## TO DO
Search the data for the string "action" and gather each line it is in.

## DATA BELOW
=== Begin Enclosure ===

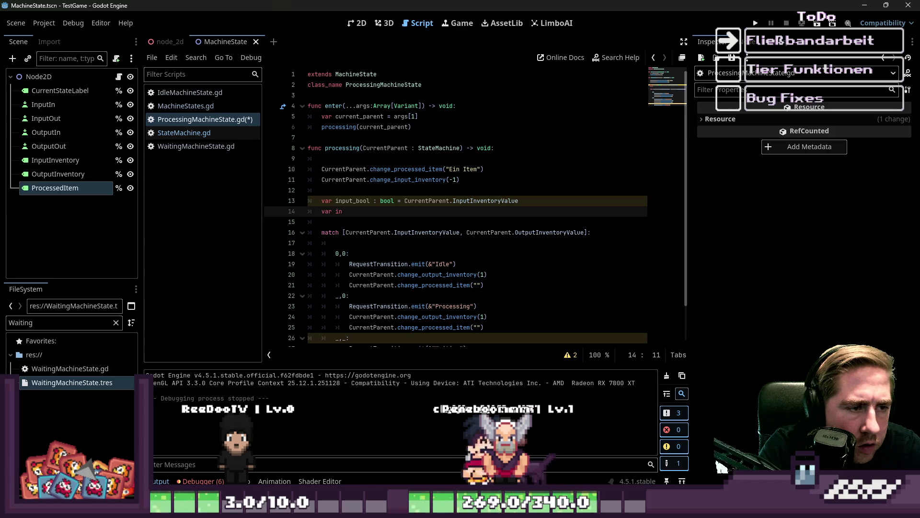
Wrap the input_bool value in an if(...) null comparison on CurrentParent.InputInventoryValue
{"action": "key", "text": "Up"}
{"action": "left_click", "coordinate": [405, 200]}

=== End Enclosure ===

## SOLUTION TO THE EXERCISE
{"action": "key", "text": "Up"}
{"action": "left_click", "coordinate": [405, 200]}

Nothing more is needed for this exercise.